Task instructions:
After finding the line with "- [x] High contrast typography" in the data below, set down exactly each line through the one with "- [ ] Responsive", inclusive, and stop there.

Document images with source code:
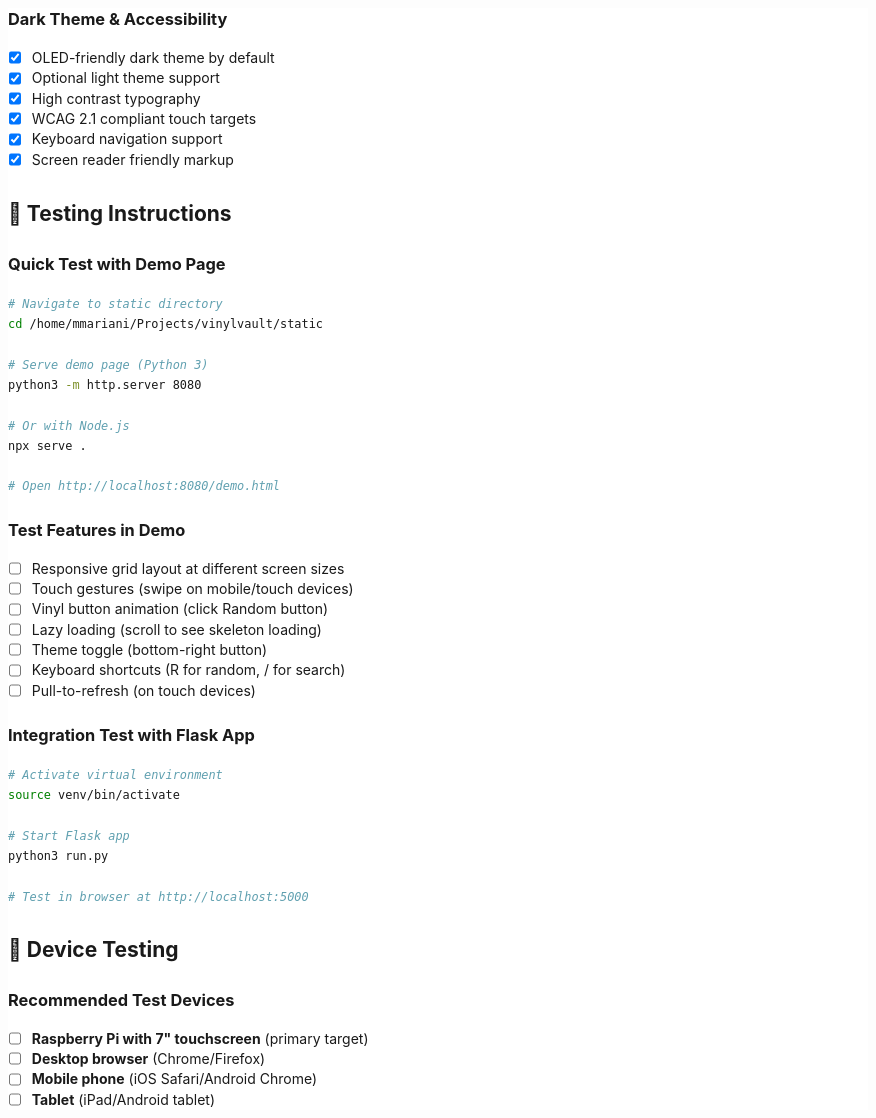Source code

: ### Dark Theme & Accessibility
- [x] OLED-friendly dark theme by default
- [x] Optional light theme support
- [x] High contrast typography
- [x] WCAG 2.1 compliant touch targets
- [x] Keyboard navigation support
- [x] Screen reader friendly markup

## 🧪 Testing Instructions

### Quick Test with Demo Page
```bash
# Navigate to static directory
cd /home/mmariani/Projects/vinylvault/static

# Serve demo page (Python 3)
python3 -m http.server 8080

# Or with Node.js
npx serve .

# Open http://localhost:8080/demo.html
```

### Test Features in Demo
- [ ] Responsive grid layout at different screen sizes
- [ ] Touch gestures (swipe on mobile/touch devices)
- [ ] Vinyl button animation (click Random button)
- [ ] Lazy loading (scroll to see skeleton loading)
- [ ] Theme toggle (bottom-right button)
- [ ] Keyboard shortcuts (R for random, / for search)
- [ ] Pull-to-refresh (on touch devices)

### Integration Test with Flask App
```bash
# Activate virtual environment
source venv/bin/activate

# Start Flask app
python3 run.py

# Test in browser at http://localhost:5000
```

## 📱 Device Testing

### Recommended Test Devices
- [ ] **Raspberry Pi with 7" touchscreen** (primary target)
- [ ] **Desktop browser** (Chrome/Firefox)
- [ ] **Mobile phone** (iOS Safari/Android Chrome)
- [ ] **Tablet** (iPad/Android tablet)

Result of the task:
- [x] High contrast typography
- [x] WCAG 2.1 compliant touch targets
- [x] Keyboard navigation support
- [x] Screen reader friendly markup

## 🧪 Testing Instructions

### Quick Test with Demo Page
```bash
# Navigate to static directory
cd /home/mmariani/Projects/vinylvault/static

# Serve demo page (Python 3)
python3 -m http.server 8080

# Or with Node.js
npx serve .

# Open http://localhost:8080/demo.html
```

### Test Features in Demo
- [ ] Responsive grid layout at different screen sizes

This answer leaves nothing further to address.